Climb took on 10 thousand data that rent a house, should you still want north to float?

Climb took on 10 thousand data that rent a house, should you still want north to float?

At the beginning of August, the netizen is in " water wood forum " hair post is accuse long hire apartment to add valence to grab a room to cause attention. Allegedly, an owner plans to rent he is located in Tian Tongyuan's three-room flat, expect rent 7500 yuan / month, result by 2 intermediary mutual raise up the price, be born forcedly unripe carried 10800 yuan.

In the past a month, the chummage of countrywide heat city is like bolt bronco. The chummage of a gleam of went up compared to the same period nearly 20% . Awake overnight, without produce a youth to hang even an a tiny bit of land.

Begin from 2018 second half of the year, like hire seismic sea wave roaring will raid, capital is orgiastic, official silent, landlord kink, hire guest shriek.

This is not the fault of one party, and more resembling is a whole society " collective killing work " . The most disturb is, of past estate that plays law and rise logistic, going up to chummage in move today.

What chummage soares is Beijing not merely. Data shows, annulus of hire of 10 big cities compared Beijing, Shanghai, Guangzhou, Shenzhen, Tianjin, Wuhan, Chongqing, Nanjing, Hangzhou and Chengdu to all rise somewhat July.

Among them the hire of Beijing, Shanghai, Shenzhen goes up the fiercest, beijing chummage rose compared to the same period July 3.1% , the village goes up even more than 30% .

Climb took on 10 thousand data that rent a house, should you still want north to float?

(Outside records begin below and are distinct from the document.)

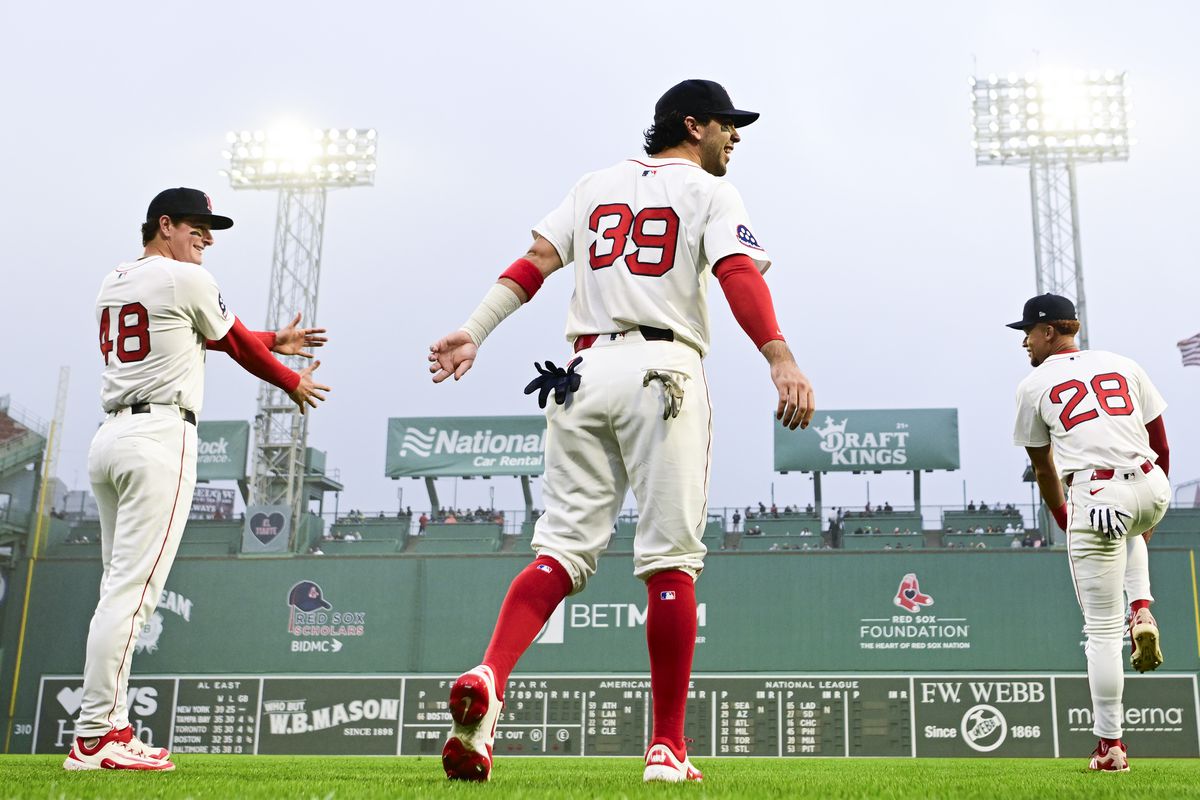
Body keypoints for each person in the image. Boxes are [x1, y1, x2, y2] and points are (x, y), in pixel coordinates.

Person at [428, 79, 813, 783]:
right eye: (727, 125)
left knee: (562, 550)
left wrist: (474, 329)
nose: (735, 137)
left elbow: (536, 263)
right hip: (663, 368)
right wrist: (779, 356)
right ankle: (666, 747)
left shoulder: (594, 183)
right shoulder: (707, 190)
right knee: (669, 561)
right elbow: (734, 272)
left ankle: (491, 674)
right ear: (692, 125)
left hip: (580, 373)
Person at [67, 188, 329, 772]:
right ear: (165, 225)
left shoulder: (116, 279)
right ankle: (95, 736)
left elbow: (206, 333)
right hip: (159, 435)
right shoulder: (184, 280)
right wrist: (288, 377)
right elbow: (230, 341)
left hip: (111, 437)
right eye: (197, 226)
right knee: (133, 596)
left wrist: (270, 339)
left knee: (119, 592)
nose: (208, 238)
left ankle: (106, 726)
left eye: (211, 229)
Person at [1009, 293, 1170, 772]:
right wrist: (1153, 506)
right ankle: (1141, 607)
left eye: (1028, 332)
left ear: (1051, 331)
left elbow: (1043, 469)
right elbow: (1159, 438)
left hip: (1097, 496)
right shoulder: (1123, 363)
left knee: (1100, 634)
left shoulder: (1033, 384)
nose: (1024, 342)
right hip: (1150, 482)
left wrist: (1064, 517)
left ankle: (1111, 747)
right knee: (1130, 532)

Graph from " 21 centuries economy reports " " newest chummage data produces heat, how many money should your month make? (add chummage map) " one article

Next, the article uses Python old law to count a Beijing to hire room data through getting some network, say true chummage condition to everybody.

Still be convention, slick way (have a familiar taste) , commonly used trilogy: Data is gotten, data is cleaned preview, data analysis is visible, the state of the as closest as your dug chummage.

Data is gotten

Now with at present the market has the building intermediary firm with top rate to be a target, will get the information renting a house of two big cities of Beijing, Shanghai. (target link: Https://bj.lianjia.com/zufang/ )

Climb took on 10 thousand data that rent a house, should you still want north to float?

Integral train of thought is:

Climb the Url that takes every area and name first, with advocate Url joining together becomes a complete Url, circular Url list, ordinal climb those who take every area to hire room information. When the information renting a house that climbs every area, find the largest page number, all over experience page number, ordinal climb those who take each page is secondhand room information.

Before Post code, tell here simply to wrap with the Python of a few reptile that arrive first:

Requests: It is the bag that uses a request to have a visit to catenary home network. Lxml: Analytic webpage, with Xpath expression and criterion expression gets webpage information together, the look is quicker than Bs4 speed.

Detailed code is as follows:

    Import Requests Import Time Import Re From Lxml Import Etree # gets all link Def Get_areas(url) of region of some urban district: Print('start Grabing Areas') Headers = {'User-Agent' : 'Mozilla/5.0 (X11; Linux X86_64) AppleWebKit/537.36 (KHTML, like Gecko) Chrome/63.0.3239.108 Safari/537.36'} Resposne = Requests.get(url, headers=headers) Content = Etree.HTML(resposne.text) Areas = Content.xpath("//dd[@data-index = '0']//div[@class='option-list']/a/text()") Areas_link = Content.xpath("//dd[@data-index = '0']//div[@class='option-list']/a/@href") For I In Range(1, len(areas)) : Area = Areas[i] Area_link = Areas_link[i] Link = 'https://bj.lianjia.com' + Area_link Print(" begins capture page ") Get_pages(area, link) # carries the page number that gets some area, come the link Def Get_pages(area of page of joining together some, area_link) : Headers = {'User-Agent' : 'Mozilla/5.0 (X11; Linux X86_64) AppleWebKit/537.36 (KHTML, like Gecko) Chrome/63.0.3239.108 Safari/537.36'} Resposne = Requests.get(area_link, headers=headers) Pages = Int(re.findall("page-data='{"totalPage":(D+) , "CurPage "
未经允许不得转载:News » Climb took on 10 thousand data that rent a house, should you still want north to float?